Mine was in 1976. It was the nation’s Bicentennial, so everything was painted in the colors of the flag. Vietnam was finally over except for the millions who could never make it end. After the Nixon-Kissinger years, voting Americans were in the mood for a peanut farmer from southern Georgia and a big Fourth of July parade.

 

The year before, I had quit my job as a newspaper reporter at the Belleville News Democrat, on the Illinois side of the Mississippi River, across from St. Louis. My beat was East St. Louis, known for its corruption. One morning I woke to find bullet holes in my car as a warning to keep my nose out of local affairs. I got roughed up in an alley by some young toughs who wanted to get into politics.
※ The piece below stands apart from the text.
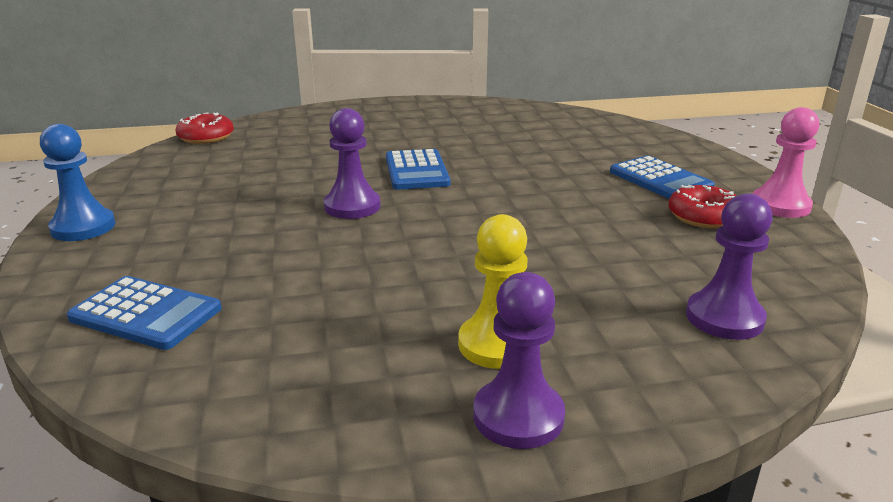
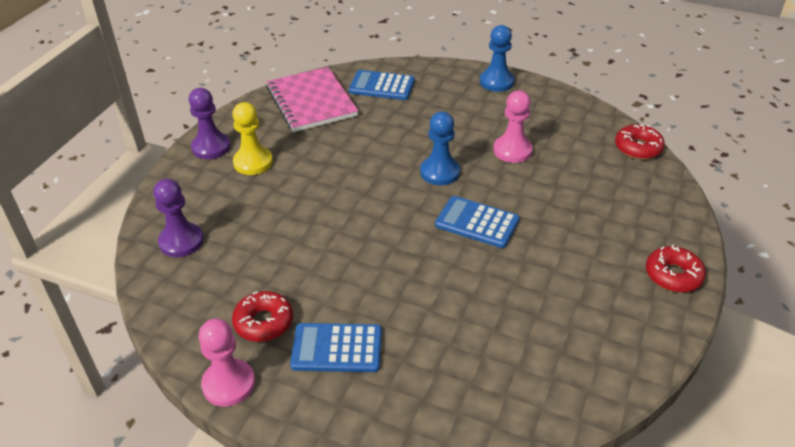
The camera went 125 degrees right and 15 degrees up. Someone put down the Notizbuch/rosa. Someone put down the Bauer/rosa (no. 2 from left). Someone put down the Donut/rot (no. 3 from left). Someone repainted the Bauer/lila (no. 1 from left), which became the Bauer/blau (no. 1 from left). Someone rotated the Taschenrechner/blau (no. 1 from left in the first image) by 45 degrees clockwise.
I won big awards for investigative reporting. I was on my way up. Maybe one day a Pulitzer.

 

But my plan when I quit college to make my way in the world had not been to become a successful newspaper reporter. That was just something that happened along the way. My plan had been to become a writer.

 

So one day I up and quit my job, bought a backpack and down bag at an Army surplus store, stashed a notebook and pencil in my pack, stuck out my thumb and took off for the mythical highways of American road lore because it seemed to me like that’s what writers do – they take off; they have lots of adventures and when they get enough of them they get a room in an old hotel by the railroad yards with a table for a typewriter and showers down the hall. They learn that there’s a time to write and a time to write.

 

That’s why I was in Marquette, in Michigan’s Upper Peninsula, on the southern shore of Lake Superior, on July 4, 1976. After just six months of hitchhiking around the country -- sleeping under overpasses, a night in a Georgia jail for pissing alongside a county road… things like that -- I figured that I had seen enough and that it was time to put it all down in the novel that would get me a spot on the Johnny Carson show.

 

Rent at the Janzen Hotel in downtown Marquette was like $14 a week. My third-floor room faced north, looking out over Lake Superior. In the mornings I drank coffee at the café down the street where Stella, the waitress, who wore lots of makeup and had an alcoholic husband, handed out Bible tracts with the check.

 

Then I would go back to my room and write, clacking away for hours on my old Smith Corona.

 

At night I drank wine with Depression-era hobos out back on the wobbly fire escape clinging to the old hotel’s stone walls.

 

Marquette is a college town. I’d gone to college there – Northern Michigan University. Sitting on the Janzen’s front porch bullshitting with my new old-timer buddies, I’d watch young college students lost in thought walking around the downtown streets like I had done when I was a student, in the very same spot, a decade before. I’d notice how they’d glance up at the run-down hotel, probably wondering what kind of people live in a place like that. I wanted to tell them, but they were in a hurry and would have to find out on their own or read my book.

 

It was a short two-block walk to Main Street where the 1976 Fourth of July parade would pass. It was just like I remembered it from when I was a kid growing up in a small town not far from Marquette in the decades following our parents' war. Nothing was changed. Led by the mayor in an Uncle Sam costume, school bands and veterans in tight fitting uniforms marched by; clowns threw candy to children lining the street; a fire truck crept along, blasting its siren; a float advertising a real estate agency portrayed a vision of the American Dream -- a home with shutters surrounded by a low picket fence, as the reigning high school Homecoming queen waved prettily from the dream’s artificial front lawn. The parade even had pick-ups pulling decorated flatbeds carrying the local Little League champions. I got to do that after my Elks team won the local championship in 1959. Standing there along Main Street in the crowd, it was just like I remembered it, almost like a hallucination.

 

Before walking back to the Janzen Hotel, my mind took a snapshot of the scene and stored it in a neural file deep within the brain. To retrieve it, I just have to remember the passcode: “MY MOST MEMORABLE FOURTH,” and I’m instantly reminded that some things never change, like the smell of grandma’s kitchen when she was baking bread.